Nesse mundo que parece andar para trás, a obra de Paula Rego torna-se especialmente atual e necessária, colocando-nos diante de uma experiência estética transgressora, que nos desafia a enfrentar o grotesco, a brutalidade, a violência estrutural e simbólica que legitima e materializa várias formas de injustiças e opressão.

IV

Agora mesmo, neste país tropical, enquanto escrevo este pequeno obituário de Paula Rego, ligo a televisão e lá está B., em suas práticas discursivas quase diárias de violências simbólicas, tentando legitimar violências estruturais, que não raras vezes ecoam entre agentes do Estado e segmentos de sua militância como um salvo conduto para episódios de violência física e direta. Dou um rápido mergulho em algumas elocubrações teóricas: esse triângulo de violência simbólica-estrutural-direta faz parte de todo projeto autoritário, pois serve aos propósitos de disciplinamento, controle e dominação.

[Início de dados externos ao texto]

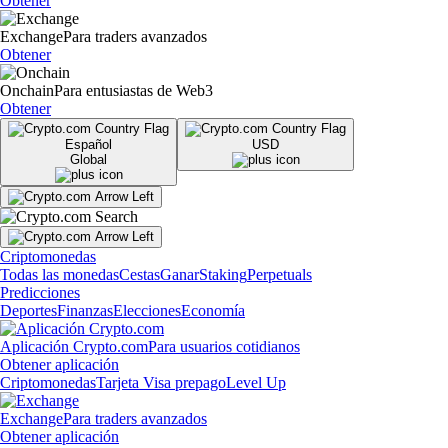
Obtener
Exchange
Para traders avanzados
Obtener
Onchain
Para entusiastas de Web3
Obtener
Español
USD
Global
Criptomonedas
Todas las monedas
Cestas
Ganar
Staking
Perpetuals
Predicciones
Deportes
Finanzas
Elecciones
Economía
Aplicación Crypto.com
Para usuarios cotidianos
Obtener aplicación
Criptomonedas
Tarjeta Visa prepago
Level Up
Exchange
Para traders avanzados
Obtener aplicación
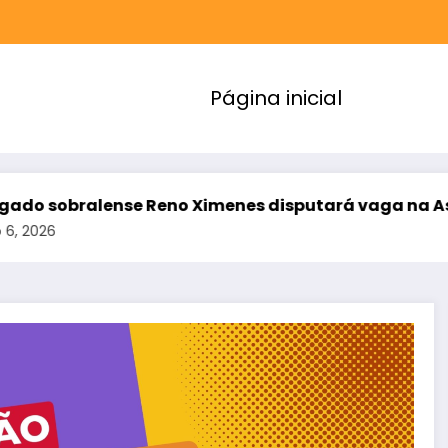
Página inicial
Reno Ximenes disputará vaga na Assembleia Legisl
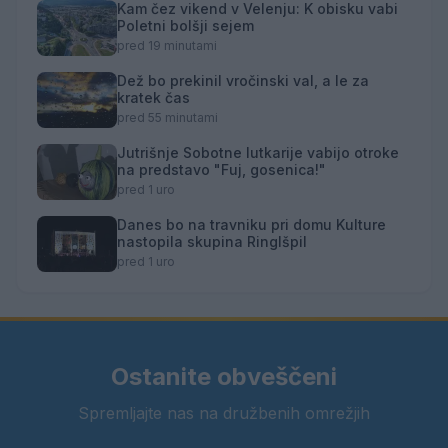
Kam čez vikend v Velenju: K obisku vabi
Poletni bolšji sejem
pred 19 minutami
Dež bo prekinil vročinski val, a le za
kratek čas
pred 55 minutami
Jutrišnje Sobotne lutkarije vabijo otroke
na predstavo "Fuj, gosenica!"
pred 1 uro
Danes bo na travniku pri domu Kulture
nastopila skupina Ringlšpil
pred 1 uro
Ostanite obveščeni
Spremljajte nas na družbenih omrežjih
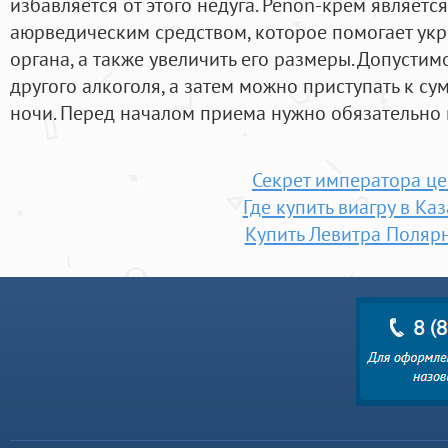
избавляется от этого недуга. Penon-крем являе
аюрведическим средством, которое помогает укр
органа, а также увеличить его размеры. Допусти
другого алкоголя, а затем можно приступать к с
ночи. Перед началом приема нужно обязательно 
Секрет императора ц
Где купить виагру в Ка
Купить Левитра Поляр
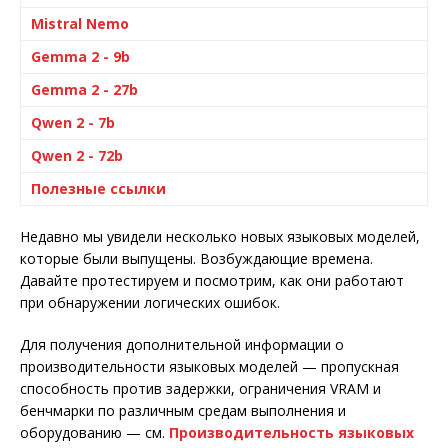
Mistral Nemo
Gemma 2 - 9b
Gemma 2 - 27b
Qwen 2 - 7b
Qwen 2 - 72b
Полезные ссылки
Недавно мы увидели несколько новых языковых моделей,
которые были выпущены. Возбуждающие времена.
Давайте протестируем и посмотрим, как они работают
при обнаружении логических ошибок.
Для получения дополнительной информации о
производительности языковых моделей — пропускная
способность против задержки, ограничения VRAM и
бенчмарки по различным средам выполнения и
оборудованию — см.
Производительность языковых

Olho novamente para a televisão e B. permanece lá, sob os aplausos de sua claque, a vomitar a pátria. Há nessa cena, que se repete com frequência, uma aura de perversidade, brutalidade e hipocrisia que, disfarçada em bons costumes, em ideais ascéticos, em moralidades e religiosidades seletivas, rouba de muitas flores a oportunidade de um dia se tornarem frutos… B. continua a vomitar a pátria, enquanto peço a Paula Rego, em meus pensamentos, que me autorize a parafrasear o título do seu quadro. Tenho certeza que ela consente, pois o que está a acontecer por aqui nos dói e arranha – e nessa matéria, ela certamente nos é solidária.


Gilberto Carvalho de Oliveira é doutor em Relações Internacionais pela Universidade de Coimbra e professor do Instituto de Relações Internacionais e Defesa da UFRJ

[1] Conforme declarou em entrevista concedida a Anabela Mota Ribeiro, inserida no livro: Paula Rego por Paula Rego. Lisboa: Ed. Temas e Debates, 2016.

[2] Lisboa, Maria Manuel. Paula Rego’s Map of Memory: National and Sexual Politics. London: Routledge, 2003, p. 11.

[3] Ibid., p. 24.

[4] Citado por: Alfaro, Catarina; Oliveira, Leonor. Order and Chaos. Paula Rego, Victor Willing, Eduardo Batarda, Bartolomeu Cid dos Santos. Cascais: Fundação D. Luís I – Casa das Histórias-Paula Rego, 2014.

[5] Crippa, Elena. Paula Rego. London: Tate Publishing, 2021.

[6] Ribeiro, Anabela Mota. Paula Rego por Paula Rego. Lisboa: Ed. Temas e Debates, 2016.

[7] Apesar do seu conservadorismo-liberal, é Francis Fukuyama que, recentemente, tem chamado a atenção para o renascimento do salazarismo como modelo para certos intelectuais da extrema-direita nos EUA (ver: Liberalismo e seus Descontentes. Lisboa: Ed. Dom Quixote, 2022, p. 138; “Salazar é um modelo para alguns conservadores nos EUA”. Entrevista concedida por Fukuyama ao jornal português “Público”, em 4 de Junho de 2022 (https://www.publico.pt/2022/06/04/mundo/entrevista/francis-fukuyama-salazar-modelo-conservadores-eua-2008693)

[8] Mason, Paul. Como Travar o Fascismo – História, Ideologia, Resistência. Lisboa: Objectiva, 2022.